Transformation during the isothermal deformation of low-carbon Nb-B steels

• Published in: Metallurgical and materials transactions. A, Physical metallurgy and materials science Vol. 29; no. 5; pp. 1383 - 1394
• Main Authors: BAI, D. Q, YUE, S, MACCAGNO, T. M, JONAS, J. J
• Format: Journal Article
• Language: English
• Published: New York, NY Springer 01.05.1998; Springer Nature B.V
• Subjects: Applied sciences; Cross-disciplinary physics: materials science; rheology; Exact sciences and technology; Martensitic transformations; Materials science; Metals. Metallurgy; Phase diagrams and microstructures developed by solidification and solid-solid phase transformations; Physics; Isothermal condition; Plastic flow; Phase transformations; Experimental study; Stress-strain relations; Microalloyed steel; Temperature effects; Steels; Microstructure; True stress true strain curve; Flow curve; Flow stress; Bainitic transformation; Strain rate
• ISSN: 1073-5623; 1543-1940
• DOI: 10.1007/s11661-998-0353-1

The transformation behavior during isothermal deformation of four steels containing different microalloying additions was investigated by means of the "strain-rate change" technique. The flow curves obtained at temperatures ranging from 620-850 deg C, and the associated microstructures, indicate that the transformation in the Mo-Nb-B and Mo-B steels is of the austenite-to-bainite type. Here, dramatic increases in flow stress are observed at lower temperatures. By contrast, the transformation in the Nb-15B and Nb-64B steels is basically of the austenite-to-ferrite type; in these two grades, the flow stress increases observed are attributable to strengthening by NbC precipitation.
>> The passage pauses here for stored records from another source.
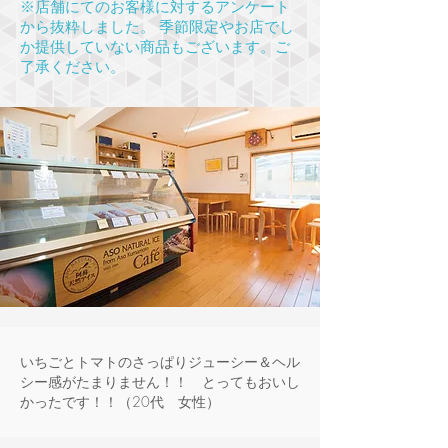
※店舗にてのお客様に対するアンケート
から抜粋しました。 季節限定やお店でし
か提供していない商品もございます。ご
了承ください。
いちごとトマトのさっぱりジューシー＆ヘル
シー感がたまりません！！ とってもおいし
かったです！！（20代 女性）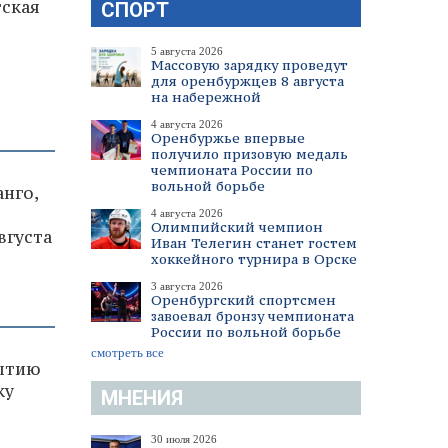
тская
СПОРТ
5 августа 2026
Массовую зарядку проведут
для оренбуржцев 8 августа
на набережной
4 августа 2026
Оренбуржье впервые
получило призовую медаль
чемпионата России по
вольной борьбе
нго,
4 августа 2026
Олимпийский чемпион
вгуста
Иван Телегин станет гостем
хоккейного турнира в Орске
3 августа 2026
Оренбургский спортсмен
завоевал бронзу чемпионата
России по вольной борьбе
смотреть все
рытию
ку
МНЕНИЯ
30 июля 2026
Large intergranular and intragranular Fe sub 23 (C,B) sub 6 particles were found in the Nb-64B steel samples deformed to epsilon =0.1 after holding for 60 s at 800 deg C. These large precipitates are considered to be responsible for accelerating the transformation in the Nb-64B steel by reducing the concentration of boron atoms available for boundary segregation and by acting as nucleation sites for the formation of polygonal ferrite. The flow curves of the Mo-Nb-B steel exhibit distinct serrations, indicating that a displacive mechanisms is involved in the gamma -to-B transformation.